Denis Seznec a d'abord choisi de vivre. Il a aimé, travaillé, voyagé. Ouvrier typographe, il devient ­ un signe encore? ­ réviseur au Journal officiel. Il a milité, gauchiste en 68, puis à la CGT du Livre, le coeur à jamais à gauche, «parce que les gens de gauche mettent la justice avant l'ordre». Il a retapé un bel atelier dans le IXe arrondissement, pour oublier les HLM. Il a aussi beaucoup voyagé, «90 pays, à fond», pour s'évader quand l'affaire devenait une obsession. Paris-Katmandou en 2 CV, et Cayenne, douze fois. Il a cherché un sens à son «destin maléfique», attentif aux signes, en bon Breton agnostique mais superstitieux. La lettre de sa grand-mère à Gaston Doumergue, président de la République, n'était-elle pas prophétique: «Ce sera un enfant de mes enfants qui fera reconnaître l'injustice...» Avec Martine, sa femme bruxelloise, il voulait un enfant, qui n'est jamais venu. Il a parlé, jusqu'à devenir volubile, sans jamais s'allonger sur un divan, «il y aurait trop à faire». Il a écrit, surtout, pour conjurer le silence. Nous les Seznec, best-seller sans cesse retiré, et le millier de conférences qui ont suivi ont définitivement réhabilité Guillaume dans l'opinion française, longtemps aussi divisée sur Seznec que sur Dreyfus. Reste la Justice, muette depuis soixante-quatorze ans, incapable de reconnaître une erreur. Elle ne s'est vraiment réveillée qu'avec Marylise Lebranchu, une Bretonne de Morlaix, qui vient de déposer une requête en révision du procès. Ce serait une question de mois. «Ce jour-là, dit Denis, j'aurai une auréole, je ne trouve pas d'autre mot. Et je serai délivré. Cela fait si longtemps que je dois être exemplaire...» Il signe ses livres Denis Seznec (1). Mais chez lui, il y a les deux noms sous la sonnette. Par fidélité à son frère aîné, «un vrai Le Her, lui». Bernard s'est suicidé en 1996, miné par «tout ça», rattrapé par le silence. Enfant, c'était pourtant le plus bavard des deux.
photo CATHERINE ROUZIÈS
(1) Seznec, le bagne, éditions Robert Laffont.
Denis Seznec en 8 dates.
4 novembre 1924: Condamnation de Guillaume Seznec aux travaux forcés à perpétuité pour le meurtre du conseiller général Quémeneur.
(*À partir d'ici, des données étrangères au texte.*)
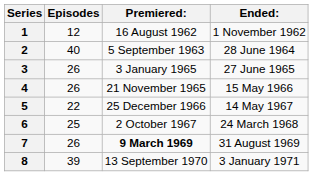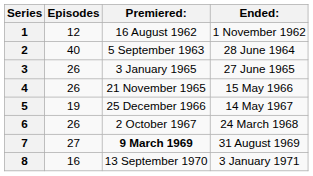5 | Episodes: 22 -> 19
6 | Episodes: 25 -> 26
7 | Episodes: 26 -> 27
8 | Episodes: 39 -> 16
1934: Première demande de révision du procès, six jurés déclarent regretter leur verdict.
1er juillet 1947: Retour de Guillaume Seznec.
26 décembre 1947: Naissance de Denis Seznec.
1992: Parution de «Nous, les Seznec» chez Robert Laffont.
26 juin 1996: La commission de révision rejette la demande déposée par Denis Seznec.
14 décembre 1998: Nouvelle demande de révision.
30 mars 2000: Marylise Lebranchu dépose une requête en révision du procès Seznec.